Repository for exploring recommendation using language model for NBDT journal. We use a finetuned version of arazd/MIReAD trained on journal classification to create our embeddings. You can find the model on huggingface at biodatlab/MIReAD-Neuro
All notebooks were written in colab. The code assumes that you are running in a GPU environment. Please change .cuda()
or 'cuda'
to .cpu()
or 'cpu'
as necessary if you do not have access to a GPU environment.
Indexes created by different models for using in Langchain are availabe on the Hugging Face Space. Download the folder you require into your working directory.
Use the notebook build_abstract_database.ipynb and follow the instructions. You will need to create an account on Pinecone for this. The free tier allows the creation of 1 index. After creation of the account you can see your API key and ENV code in the API Keys section on your organization page. Those need to go in the notebook at -
PINECONE_API_KEY = ""
PINECONE_ENV = ""
Use the notebook fetch_recommendations.ipynb and follow the instructions. You will need to have an index on Pinecone for this. Your API key and ENV code can be found in the API Keys section on your organization page. Those need to go in the notebook at -
PINECONE_API_KEY = ""
PINECONE_ENV = ""
The name of your index must go in at -
index_name = 'reviewer-assignment' # Replace with your index name
index = pinecone.GRPCIndex(index_name)
Use the notebook build_vecstore.ipynb and follow the instructions. The notebook provides an 'index' folder with files named 'index.faiss' and 'index.pkl' which can be loaded in to the model at inference time
Use the notebook inference.ipynb and follow the instructions.

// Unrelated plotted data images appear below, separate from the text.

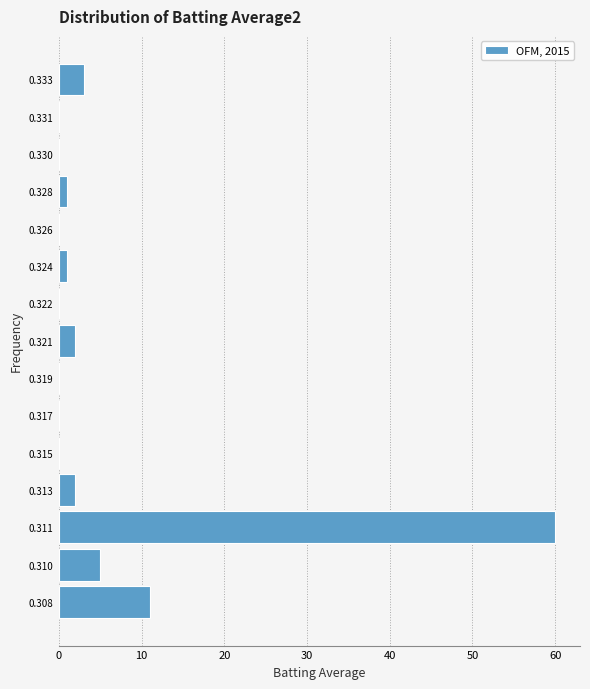

Reading top to bottom, transcribe all the data shown in this chart.

0.333=3	0.331=0	0.330=0	0.328=1	0.326=0	0.324=1	0.322=0	0.321=2	0.319=0	0.317=0	0.315=0	0.313=2	0.311=60	0.310=5	0.308=11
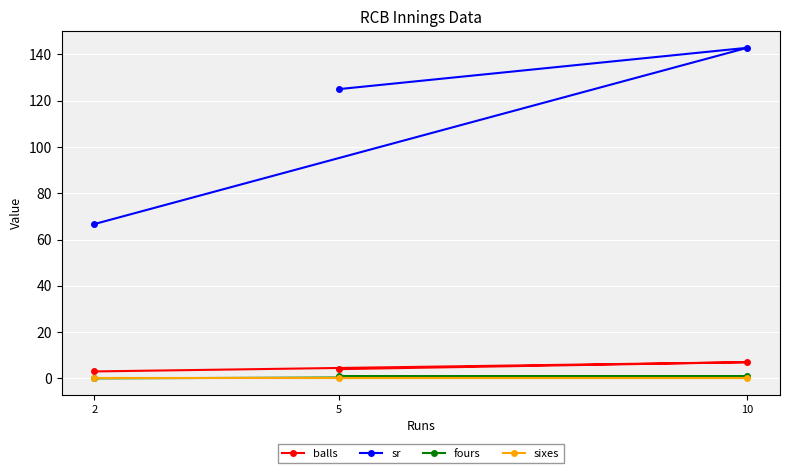

Reading left to right, what are all the values shown in this chart?

balls: 4.0	7.0	3.0
sr: 125.0	142.8	66.7
fours: 1.0	1.0	0.0
sixes: 0.0	0.0	0.0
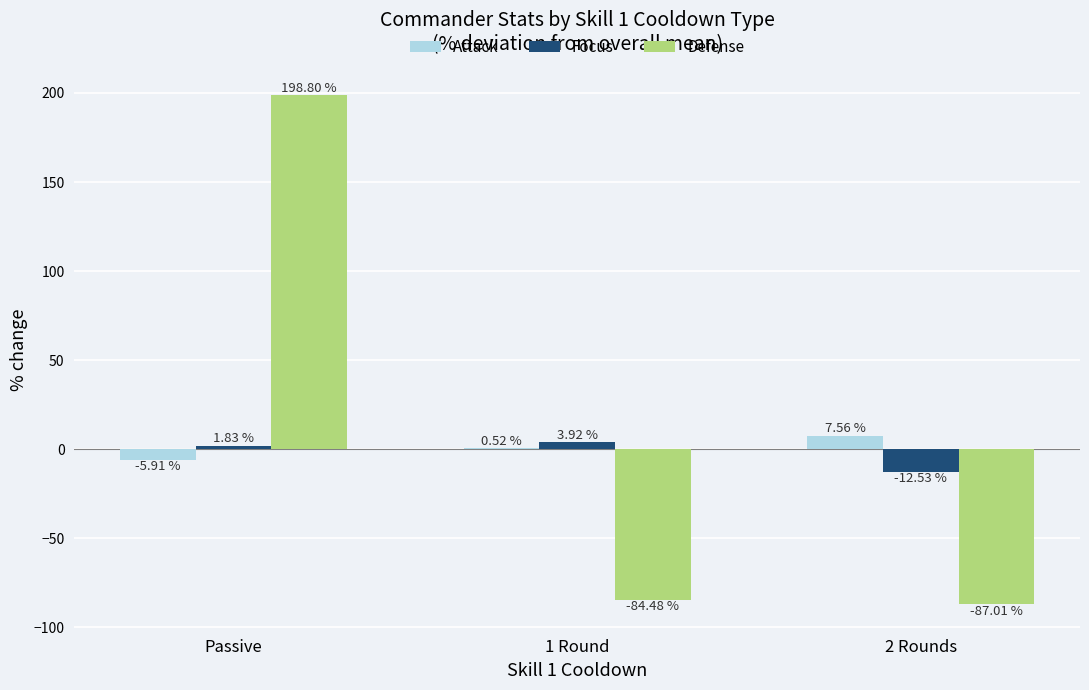

What is the sum of all Defense values?

27.3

Use the notebook finetune_model_normal.ipynb and follow the instructions. You will need a dataset of paper abstracts with the title, abstract and journal. Load that in to the notebook at -
data = pd.read_csv('your_data.csv')
data.info()
Use the notebook finetune_model_contr.ipynb and follow the instructions. You will need a dataset of paper abstracts with the title, abstract and journal. Load that in to the notebook at -
data = pd.read_csv('your_data.csv')
data.info()